# Straw stuff



## Rib (Jan 12, 2006)

I've noticed in a couple orders I've recieved and in pictures on here that a few people put a sort of straw stuff in their mantis enclosures. I was woindering if anyone knows where you can order it from? Cheers


----------



## Rick (Jan 12, 2006)

Spaghnum moss would work better IMO.


----------



## Rib (Jan 12, 2006)

Sphagnum Moss can be good for certain things, but I just need to put alot of the thinner straw stuff in two nets I have for when an oothecae hatches. I need the thinner stuff so that the nymphs have something to climb on apart from the walls of the net, and also enable the fruit flies to climb up towards the mantids easier.


----------



## Rick (Jan 12, 2006)

If you're nets they can climb up the sides of the nets.
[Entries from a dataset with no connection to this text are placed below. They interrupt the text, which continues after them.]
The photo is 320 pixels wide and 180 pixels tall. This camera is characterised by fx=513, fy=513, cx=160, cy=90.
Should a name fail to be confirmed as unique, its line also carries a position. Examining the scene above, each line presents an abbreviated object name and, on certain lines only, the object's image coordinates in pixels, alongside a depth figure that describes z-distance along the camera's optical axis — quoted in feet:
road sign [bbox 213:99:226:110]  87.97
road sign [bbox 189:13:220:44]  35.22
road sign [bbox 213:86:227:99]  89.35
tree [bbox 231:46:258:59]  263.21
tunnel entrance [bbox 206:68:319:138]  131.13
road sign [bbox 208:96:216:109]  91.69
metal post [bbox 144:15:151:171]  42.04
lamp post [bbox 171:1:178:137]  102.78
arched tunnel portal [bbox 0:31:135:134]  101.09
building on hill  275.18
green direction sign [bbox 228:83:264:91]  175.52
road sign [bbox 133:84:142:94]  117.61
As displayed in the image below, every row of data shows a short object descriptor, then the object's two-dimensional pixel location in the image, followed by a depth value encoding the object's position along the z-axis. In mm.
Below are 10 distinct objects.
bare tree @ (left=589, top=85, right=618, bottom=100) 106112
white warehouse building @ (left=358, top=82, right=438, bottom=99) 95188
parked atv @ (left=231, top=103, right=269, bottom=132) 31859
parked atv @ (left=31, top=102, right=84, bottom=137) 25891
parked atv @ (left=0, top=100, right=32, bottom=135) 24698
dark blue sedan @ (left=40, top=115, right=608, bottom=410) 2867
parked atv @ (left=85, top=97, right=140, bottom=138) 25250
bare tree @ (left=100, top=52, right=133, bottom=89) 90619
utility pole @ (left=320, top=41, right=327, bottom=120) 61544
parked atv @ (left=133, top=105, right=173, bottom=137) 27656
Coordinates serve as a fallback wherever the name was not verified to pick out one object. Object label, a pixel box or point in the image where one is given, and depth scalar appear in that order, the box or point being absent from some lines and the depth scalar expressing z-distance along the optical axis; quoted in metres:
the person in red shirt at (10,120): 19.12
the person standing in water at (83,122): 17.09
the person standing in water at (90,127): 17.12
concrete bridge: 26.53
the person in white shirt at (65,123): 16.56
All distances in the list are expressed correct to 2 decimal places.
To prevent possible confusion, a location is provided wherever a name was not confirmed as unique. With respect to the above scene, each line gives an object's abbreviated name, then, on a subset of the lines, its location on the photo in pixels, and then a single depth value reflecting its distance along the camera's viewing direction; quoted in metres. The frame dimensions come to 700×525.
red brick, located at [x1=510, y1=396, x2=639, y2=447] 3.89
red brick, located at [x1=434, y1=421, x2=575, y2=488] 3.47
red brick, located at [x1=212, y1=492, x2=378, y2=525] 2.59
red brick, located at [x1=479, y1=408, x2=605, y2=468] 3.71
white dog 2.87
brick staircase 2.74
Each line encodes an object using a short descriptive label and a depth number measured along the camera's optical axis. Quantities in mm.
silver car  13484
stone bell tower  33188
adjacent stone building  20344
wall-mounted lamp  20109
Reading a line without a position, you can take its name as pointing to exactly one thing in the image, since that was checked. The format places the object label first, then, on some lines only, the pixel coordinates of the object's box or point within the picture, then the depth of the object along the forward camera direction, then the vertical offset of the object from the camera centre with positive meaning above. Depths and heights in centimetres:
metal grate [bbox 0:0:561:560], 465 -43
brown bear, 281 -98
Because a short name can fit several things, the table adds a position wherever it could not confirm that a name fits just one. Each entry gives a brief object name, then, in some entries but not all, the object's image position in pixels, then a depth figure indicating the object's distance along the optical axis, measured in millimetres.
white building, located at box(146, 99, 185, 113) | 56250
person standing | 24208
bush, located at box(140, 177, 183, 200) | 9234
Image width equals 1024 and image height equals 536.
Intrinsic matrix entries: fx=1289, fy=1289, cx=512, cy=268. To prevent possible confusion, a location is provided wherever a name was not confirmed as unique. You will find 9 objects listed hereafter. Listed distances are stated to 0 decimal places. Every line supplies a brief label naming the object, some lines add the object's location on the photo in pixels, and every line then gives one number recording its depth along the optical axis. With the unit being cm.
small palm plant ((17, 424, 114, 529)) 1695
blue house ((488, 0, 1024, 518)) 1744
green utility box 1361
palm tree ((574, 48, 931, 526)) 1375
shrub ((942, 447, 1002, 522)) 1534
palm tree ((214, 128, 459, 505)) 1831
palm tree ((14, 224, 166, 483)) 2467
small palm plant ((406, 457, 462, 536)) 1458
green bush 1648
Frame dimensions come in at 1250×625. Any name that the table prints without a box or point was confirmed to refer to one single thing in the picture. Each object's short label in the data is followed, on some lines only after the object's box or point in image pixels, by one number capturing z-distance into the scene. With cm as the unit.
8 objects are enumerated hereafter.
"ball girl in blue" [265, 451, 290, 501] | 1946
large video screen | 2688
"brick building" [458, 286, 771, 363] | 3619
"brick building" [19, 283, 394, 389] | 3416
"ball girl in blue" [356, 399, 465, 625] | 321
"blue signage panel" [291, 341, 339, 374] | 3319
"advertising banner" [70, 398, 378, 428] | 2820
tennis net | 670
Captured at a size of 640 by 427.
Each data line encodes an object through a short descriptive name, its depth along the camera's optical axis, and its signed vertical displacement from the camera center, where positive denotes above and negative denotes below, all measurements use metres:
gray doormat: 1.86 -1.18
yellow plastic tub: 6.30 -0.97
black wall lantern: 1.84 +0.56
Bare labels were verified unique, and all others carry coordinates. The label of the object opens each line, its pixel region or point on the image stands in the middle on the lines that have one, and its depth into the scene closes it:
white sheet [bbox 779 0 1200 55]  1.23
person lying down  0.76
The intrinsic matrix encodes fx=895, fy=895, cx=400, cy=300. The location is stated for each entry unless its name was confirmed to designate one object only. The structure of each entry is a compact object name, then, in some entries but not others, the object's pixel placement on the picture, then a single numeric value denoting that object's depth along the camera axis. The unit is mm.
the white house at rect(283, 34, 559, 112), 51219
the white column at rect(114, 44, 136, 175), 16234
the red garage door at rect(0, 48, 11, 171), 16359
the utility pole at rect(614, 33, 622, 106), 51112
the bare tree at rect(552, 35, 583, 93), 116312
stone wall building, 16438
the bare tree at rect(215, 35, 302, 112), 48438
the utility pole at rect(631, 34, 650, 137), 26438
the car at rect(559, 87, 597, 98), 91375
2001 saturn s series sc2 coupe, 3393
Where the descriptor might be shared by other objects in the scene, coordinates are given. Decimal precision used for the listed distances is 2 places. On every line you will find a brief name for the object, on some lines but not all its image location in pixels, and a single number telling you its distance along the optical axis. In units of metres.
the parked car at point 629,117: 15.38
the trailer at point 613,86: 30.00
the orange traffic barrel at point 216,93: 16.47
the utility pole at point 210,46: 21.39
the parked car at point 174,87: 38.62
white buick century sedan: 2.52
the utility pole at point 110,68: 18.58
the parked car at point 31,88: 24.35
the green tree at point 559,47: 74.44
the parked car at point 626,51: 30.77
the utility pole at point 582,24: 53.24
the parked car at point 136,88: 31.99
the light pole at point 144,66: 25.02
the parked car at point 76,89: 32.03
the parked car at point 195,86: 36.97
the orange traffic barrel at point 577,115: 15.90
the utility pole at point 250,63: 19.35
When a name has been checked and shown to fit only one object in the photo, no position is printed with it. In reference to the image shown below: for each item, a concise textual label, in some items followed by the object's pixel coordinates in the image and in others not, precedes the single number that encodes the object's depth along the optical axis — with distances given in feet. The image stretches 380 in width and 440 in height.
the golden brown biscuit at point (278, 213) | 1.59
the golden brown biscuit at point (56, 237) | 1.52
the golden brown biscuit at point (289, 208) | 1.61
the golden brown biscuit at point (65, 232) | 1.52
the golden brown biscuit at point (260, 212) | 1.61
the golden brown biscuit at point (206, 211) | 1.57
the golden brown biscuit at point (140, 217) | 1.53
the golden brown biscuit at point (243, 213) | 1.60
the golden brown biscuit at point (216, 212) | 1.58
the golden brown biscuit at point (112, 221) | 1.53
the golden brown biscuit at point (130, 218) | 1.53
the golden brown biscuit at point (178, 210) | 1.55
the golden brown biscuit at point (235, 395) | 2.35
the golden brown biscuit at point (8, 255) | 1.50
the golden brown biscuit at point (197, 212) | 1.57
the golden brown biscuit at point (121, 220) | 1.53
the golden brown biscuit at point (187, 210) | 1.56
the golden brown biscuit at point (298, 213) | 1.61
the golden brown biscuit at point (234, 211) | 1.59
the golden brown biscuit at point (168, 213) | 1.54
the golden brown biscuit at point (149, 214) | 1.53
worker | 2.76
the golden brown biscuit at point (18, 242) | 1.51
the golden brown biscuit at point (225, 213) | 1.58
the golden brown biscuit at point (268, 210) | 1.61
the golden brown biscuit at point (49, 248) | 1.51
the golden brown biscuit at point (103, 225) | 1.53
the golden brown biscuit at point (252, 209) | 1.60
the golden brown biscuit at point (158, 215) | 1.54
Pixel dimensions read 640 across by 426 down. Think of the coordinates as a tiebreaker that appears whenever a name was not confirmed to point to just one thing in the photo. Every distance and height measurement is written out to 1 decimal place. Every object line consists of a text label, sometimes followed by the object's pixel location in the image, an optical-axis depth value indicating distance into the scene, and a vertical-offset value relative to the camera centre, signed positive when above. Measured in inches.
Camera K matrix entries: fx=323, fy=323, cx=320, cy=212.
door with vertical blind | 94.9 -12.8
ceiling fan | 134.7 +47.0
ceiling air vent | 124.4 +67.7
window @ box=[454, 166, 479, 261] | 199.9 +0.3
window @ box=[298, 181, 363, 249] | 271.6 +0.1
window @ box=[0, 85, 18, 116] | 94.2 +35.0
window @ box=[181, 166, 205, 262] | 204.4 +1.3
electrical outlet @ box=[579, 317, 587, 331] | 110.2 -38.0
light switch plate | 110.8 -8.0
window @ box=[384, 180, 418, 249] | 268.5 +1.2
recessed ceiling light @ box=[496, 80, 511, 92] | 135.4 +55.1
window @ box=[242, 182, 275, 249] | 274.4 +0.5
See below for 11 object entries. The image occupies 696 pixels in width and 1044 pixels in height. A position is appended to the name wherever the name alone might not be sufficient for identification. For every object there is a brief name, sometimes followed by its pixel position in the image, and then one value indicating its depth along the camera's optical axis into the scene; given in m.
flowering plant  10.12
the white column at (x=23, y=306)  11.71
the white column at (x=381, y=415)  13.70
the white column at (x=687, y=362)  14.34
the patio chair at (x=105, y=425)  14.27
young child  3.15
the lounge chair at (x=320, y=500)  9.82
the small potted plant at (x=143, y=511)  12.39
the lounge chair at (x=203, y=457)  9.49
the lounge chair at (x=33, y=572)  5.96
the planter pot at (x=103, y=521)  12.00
I use a few artificial plants in my nets. The moss will hold humidity better.


----------



## Ian (Jan 13, 2006)

I know what you mean Rob...its excellent stuff, and you can use it for pretty much any mantids, really handy.

Il keep my eyes open for some..

Cheers,

Ian


----------



## yen_saw (Jan 13, 2006)

The straw thing for my mantis enclosure are excelsior and raffia. They are great for hatchling, provide plenty of space for them to hang on and feel secure, i had almost no mismolt from L1-L3 using them with about 30-50 hatchling together in a 32oz container. It is however a poor humidity provider so you need to mist the container regularly, but it is great for species like B. Mendica which i never misted.

By the way i bought them in Walmart or Hobby Lobby.


----------



## Rib (Jan 13, 2006)

Cheers yen. Thats *exactly* what I was looking for. I couldn't find any online shops that sell it in the UK (admittedly I spent all of 2 minutes looking), but there are plenty of people on ebay selling it. Ordered myself a bag  Cheers


----------